Thats a good point, its not about convincing yourself you've done _everything_ you could. Theres almost always the nuclear option of quitting. But its about choosing your battles appropriately and giving it "enough" of an effort to say that you gave it an honest attempt. Hopefully then circle back and try again next time. Assuming an org that isn't completely off the deep end of toxicity and politics, things do get slightly easier over time as people respect that you are fighting for the right things and are generally correct in your analyses.


This is me. At my last job I was doing 3 jobs at once. 1 was what people THOUGHT my actual job was (gotta support the old system to buy myself enough time to roll out the new system, 1 was an additional job to get promoted/salary brought up to industry standards (risk manager for health tech., it didn't work), and 1 (what I was actually hired for 2+ years ago) was doing a rewrite properly to solve 50% of the engineering problems plaguing the company for near a decade once and for all (got it to 99% completion, but has been stuck in QA and Compliance hell for 8 months now on legacy features that are 1 out of 1 million requests). Oh but I accidentally did job #1 too well so now the rewrite I originally got hired to do is now not a priority on anyone's mind. Oh and I did job #2 so well that now I am getting daily requests from Compliance, and they are acting like my boss, as if the Architect, PM, overstepping and undertrained CS reps. and actual boss wasn't enough.

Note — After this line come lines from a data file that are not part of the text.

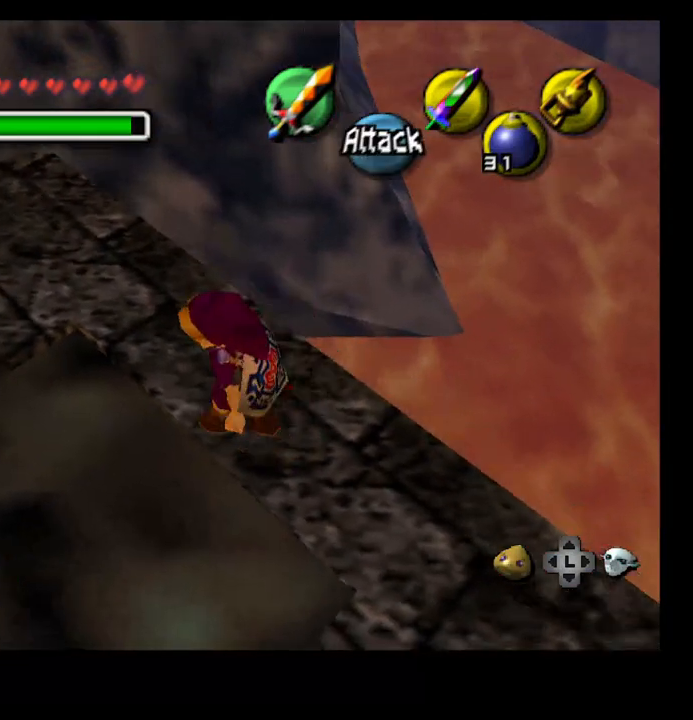
{"buttons": ["CIRCLE"], "left_stick": "up", "right_stick": "center", "events": [[133, "left_stick", "up-left"], [433, "CIRCLE", "down"], [500, "left_stick", "up"]]}
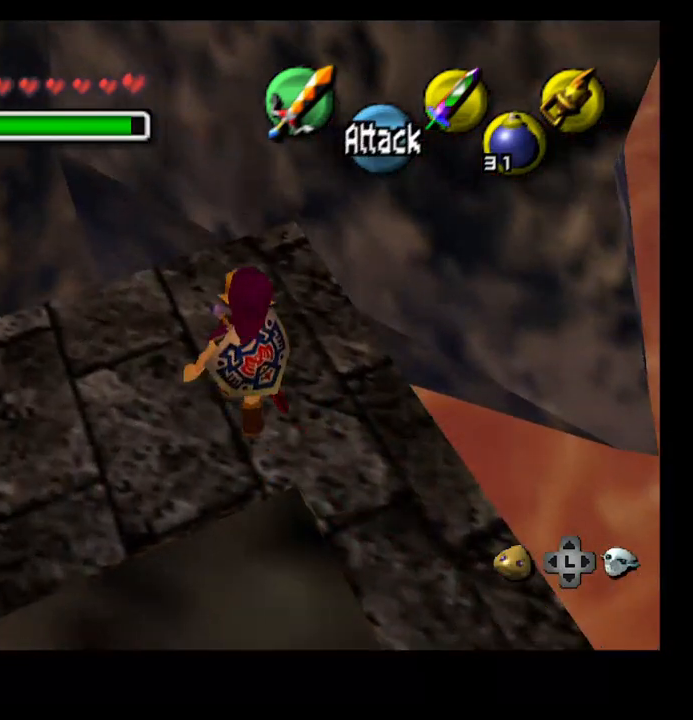
{"buttons": ["CIRCLE"], "left_stick": "center", "right_stick": "center", "events": [[200, "left_stick", "center"]]}
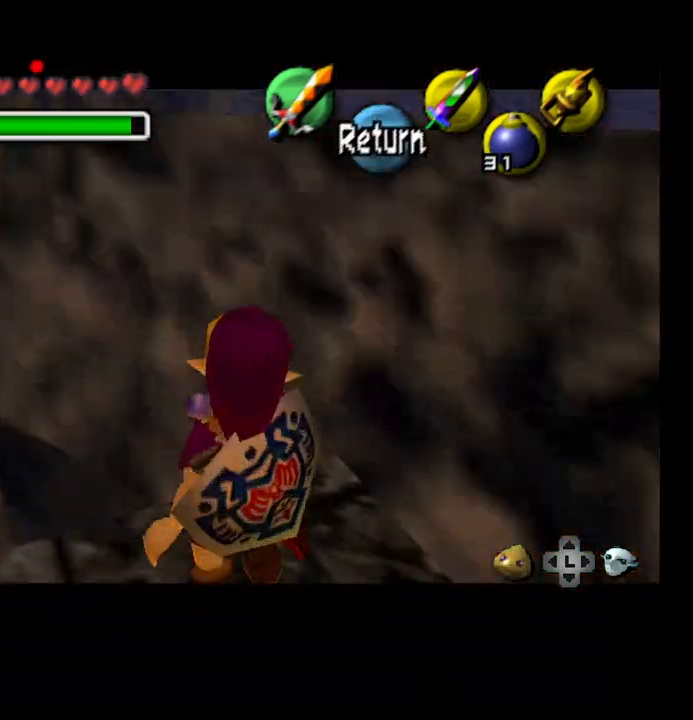
{"buttons": ["CIRCLE"], "left_stick": "down", "right_stick": "center", "events": [[100, "left_stick", "down"]]}
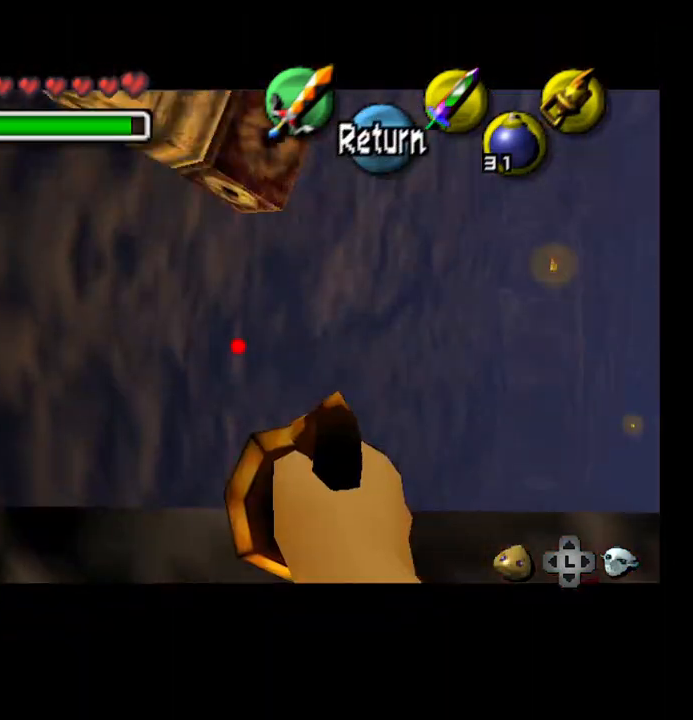
{"buttons": ["CIRCLE"], "left_stick": "center", "right_stick": "center", "events": [[100, "left_stick", "center"]]}
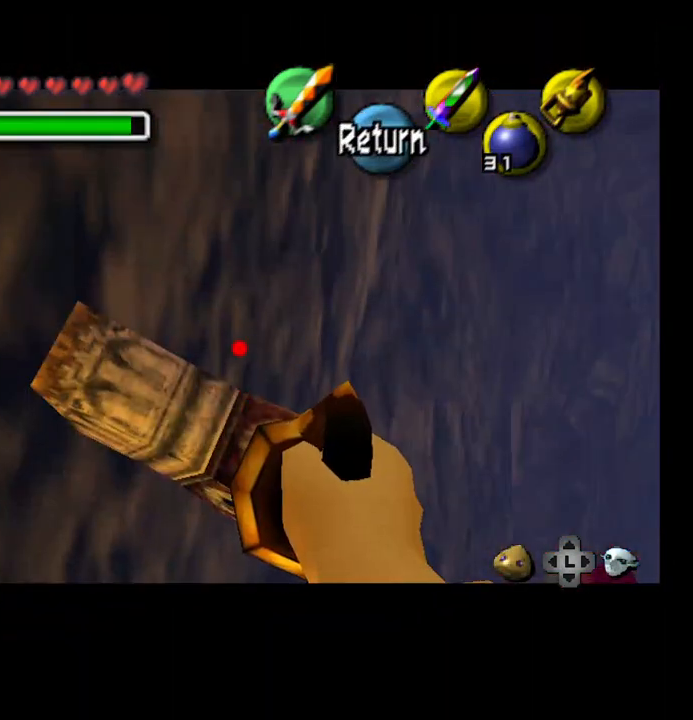
{"buttons": ["CIRCLE"], "left_stick": "center", "right_stick": "center", "events": [[133, "left_stick", "up-right"], [200, "left_stick", "center"]]}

Ok now I'm just venting at this point but it's therapeutic.

I feel as though I've aged 10 years in the past 2 and I burned out very bad 4 months ago, still haven't recovered. Unemployed now.

The worst part? I'm not sure I'm not going to try it again. Should I accept "mediocraty"? Should I strive to leverage my abilities to the fullest to truly be transformative in technology? Maybe I should just focus on getting "fuck you" money so I can work for free on things that actually have an impact.

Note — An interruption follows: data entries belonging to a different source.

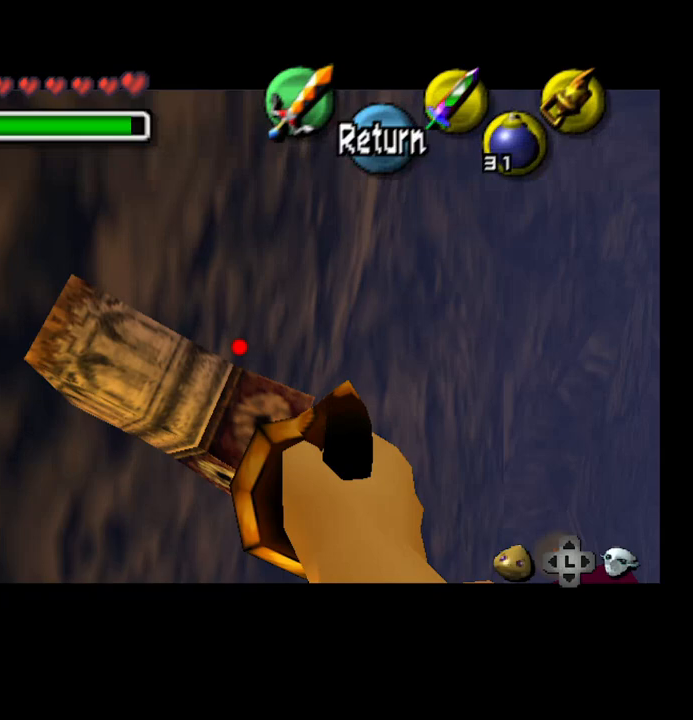
{"buttons": [], "left_stick": "center", "right_stick": "center", "events": [[167, "left_stick", "up-right"], [233, "left_stick", "center"], [267, "CIRCLE", "up"]]}
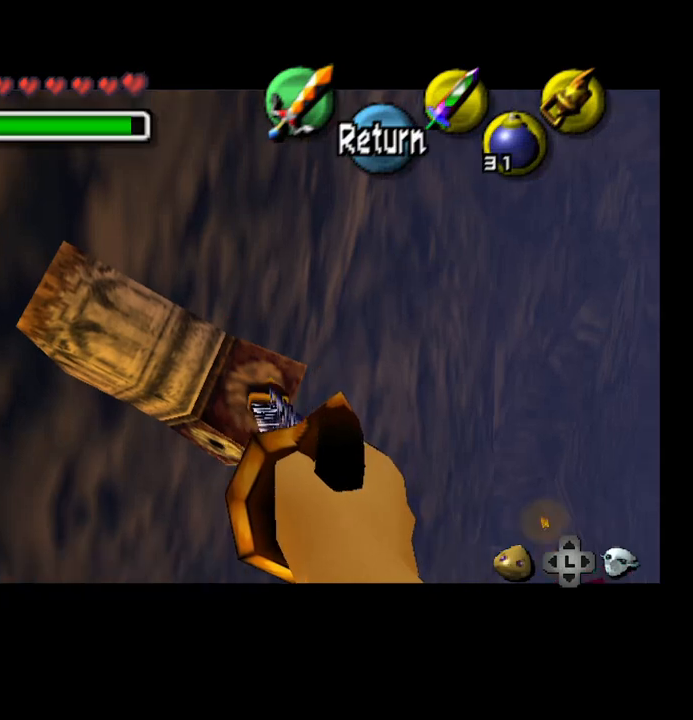
{"buttons": [], "left_stick": "center", "right_stick": "center", "events": []}
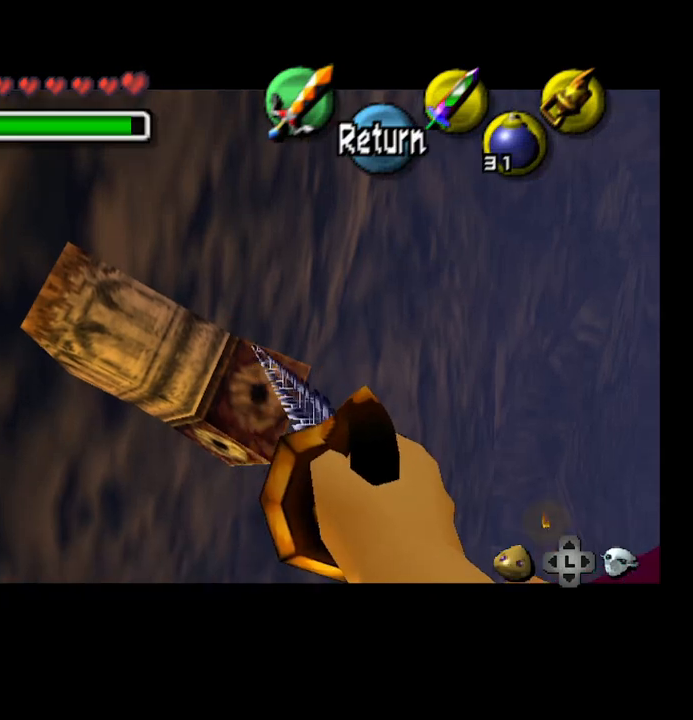
{"buttons": [], "left_stick": "center", "right_stick": "center", "events": []}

If I've learned one thing, repeatedly, experience by painful experience:

Time is an illusion, professional time doubly so. Don't waste it worrying about what might have been or never was, accept your failures, be magnanimous about others', and always work to make things better tomorrow.

Maybe there's a Sliding Doors world out there where you can try all the possibilities and see where they take you, but time's arrow flows in one direction here.

So choose the paths that you think move things up and to the right, and if you find yourself heading down and to the left, have a laugh and try again.


Looks like you’ve found a bunch of other people in the club here. I don’t think I can muster the energy to type my story up, but it’s comforting in some way to know I’m not alone.